Quoted passage >>
•••••
It is easy to check that

$$\begin{aligned} (\xi ^{\varvec{\rho }_k}_1,\ldots ,\xi ^{\varvec{\rho }_k}_{k+1}):=(|u^0_1|,-|u^0_2|,\ldots ,(-1)^k|u^0_{k+1}|) \end{aligned}$$

belongs to \({\mathcal {M}}^{\varvec{\rho }_k}_k\) and is a minimizer of \(J_b|_{{\mathcal {M}}^{\varvec{\rho }_k}_k}\) satisfying (3.1). From Lemma 3.3, it is a critical point of \(J_b\) in \({\mathcal {H}}^{\varvec{\rho }_k}_k\) and satisfying (2.3). Using the strong maximum principle, each component \((-1)^{i+1}\xi ^{\varvec{\rho }_k}_i>0\) in \(B^{\varvec{\rho }_k}_i\), for \(i=1,\ldots ,k+1\). The proof is complete. \(\square \)
•••••
[Collected data]

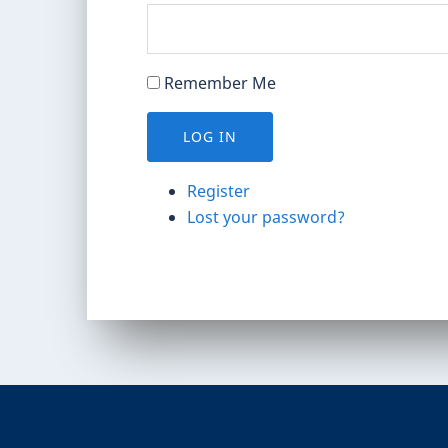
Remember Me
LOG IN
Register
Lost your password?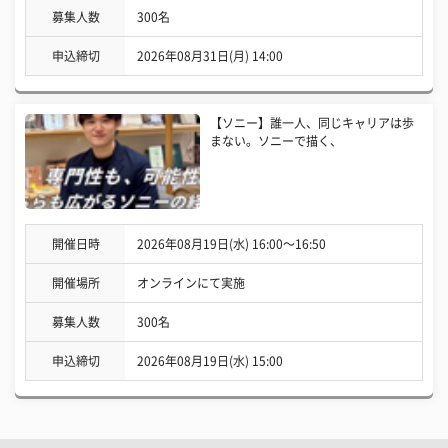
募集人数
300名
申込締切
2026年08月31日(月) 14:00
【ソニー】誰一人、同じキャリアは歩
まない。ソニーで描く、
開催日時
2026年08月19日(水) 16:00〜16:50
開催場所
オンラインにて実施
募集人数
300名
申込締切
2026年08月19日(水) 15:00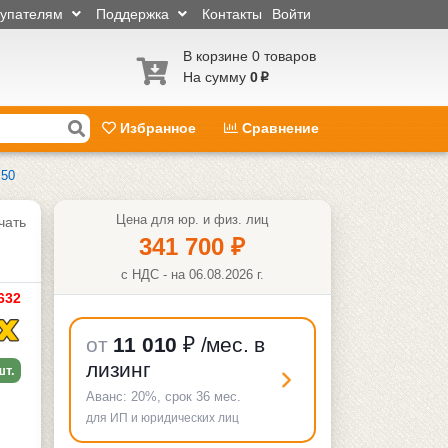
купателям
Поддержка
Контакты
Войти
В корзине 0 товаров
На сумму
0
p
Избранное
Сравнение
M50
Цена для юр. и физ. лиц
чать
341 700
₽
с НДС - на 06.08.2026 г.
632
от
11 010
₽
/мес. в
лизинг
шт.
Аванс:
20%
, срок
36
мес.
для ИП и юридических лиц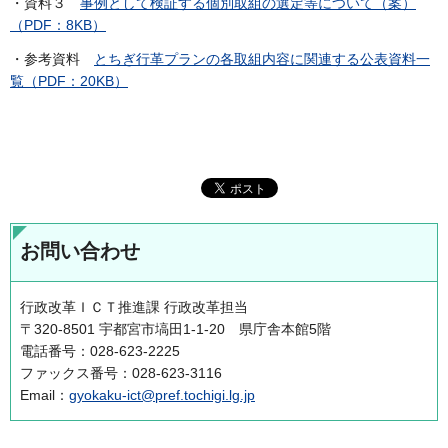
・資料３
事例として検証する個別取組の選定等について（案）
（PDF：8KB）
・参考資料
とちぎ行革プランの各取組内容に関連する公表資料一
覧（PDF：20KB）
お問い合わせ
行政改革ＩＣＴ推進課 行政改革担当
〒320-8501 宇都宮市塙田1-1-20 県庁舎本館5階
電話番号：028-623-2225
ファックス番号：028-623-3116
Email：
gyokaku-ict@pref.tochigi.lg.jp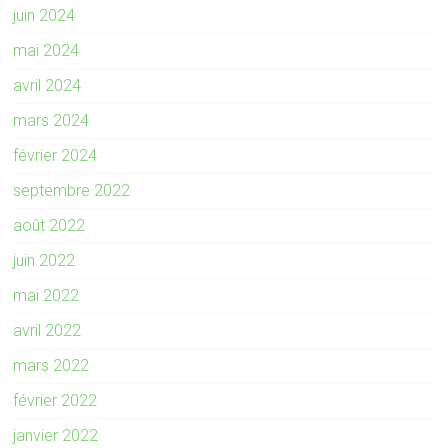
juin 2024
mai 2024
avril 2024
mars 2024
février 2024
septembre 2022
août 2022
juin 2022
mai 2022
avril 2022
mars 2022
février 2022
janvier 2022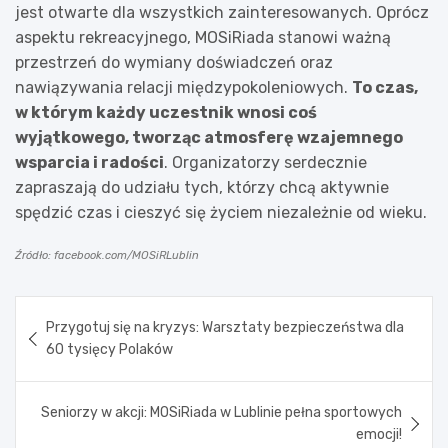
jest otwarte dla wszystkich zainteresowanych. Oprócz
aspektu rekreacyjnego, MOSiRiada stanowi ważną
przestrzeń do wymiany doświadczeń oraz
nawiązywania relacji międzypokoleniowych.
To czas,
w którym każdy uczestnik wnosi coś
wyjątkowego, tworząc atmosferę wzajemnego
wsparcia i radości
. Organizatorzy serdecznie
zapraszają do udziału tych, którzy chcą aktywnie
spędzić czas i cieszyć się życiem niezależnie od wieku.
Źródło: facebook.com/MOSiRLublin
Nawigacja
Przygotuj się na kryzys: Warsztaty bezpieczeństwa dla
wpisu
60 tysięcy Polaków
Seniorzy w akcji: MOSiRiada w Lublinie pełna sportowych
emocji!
•••••
Exercises to complete >>
A - Sum up the proof excerpt in two sentences.
B - Reproduce the proof excerpt word for word, starting at "It is easy to" and ending at "complete. \(\square \)".
C - Resume the proof excerpt from the point where it stops.

Expected responses >>
A - The tuple of the components of u^0 in absolute value, with alternating signs, belongs to M^{ρ_k}_k and minimizes J_b restricted to that set while satisfying (3.1). By Lemma 3.3 it is a critical point of J_b in H^{ρ_k}_k satisfying (2.3), and the strong maximum principle shows that each component (-1)^{i+1}ξ_i is positive in B_i for i = 1, …, k+1, which completes the proof.

B -
It is easy to check that

$$\begin{aligned} (\xi ^{\varvec{\rho }_k}_1,\ldots ,\xi ^{\varvec{\rho }_k}_{k+1}):=(|u^0_1|,-|u^0_2|,\ldots ,(-1)^k|u^0_{k+1}|) \end{aligned}$$

belongs to \({\mathcal {M}}^{\varvec{\rho }_k}_k\) and is a minimizer of \(J_b|_{{\mathcal {M}}^{\varvec{\rho }_k}_k}\) satisfying (3.1). From Lemma 3.3, it is a critical point of \(J_b\) in \({\mathcal {H}}^{\varvec{\rho }_k}_k\) and satisfying (2.3). Using the strong maximum principle, each component \((-1)^{i+1}\xi ^{\varvec{\rho }_k}_i>0\) in \(B^{\varvec{\rho }_k}_i\), for \(i=1,\ldots ,k+1\). The proof is complete. \(\square \)

C -
Lemma 3.5

For any \(p\in (4,3+\alpha )\), \(q\in (4,6)\) and \(\varvec{\rho }_k=(\rho _1,\ldots ,\rho _k)\in \Gamma _k\)

  1. (i)

    For uniformly bounded \(\varvec{\rho }_k\), if \(\rho _i-\rho _{i-1}\rightarrow 0\) for some \(i\in \left\{ 1,\ldots ,k\right\} \), then \(d(\varvec{\rho }_k)\rightarrow +\infty \).

  2. (ii)

    If \(\rho _k\rightarrow \infty \), then \(d(\varvec{\rho }_k)\rightarrow +\infty \).

  3. (iii)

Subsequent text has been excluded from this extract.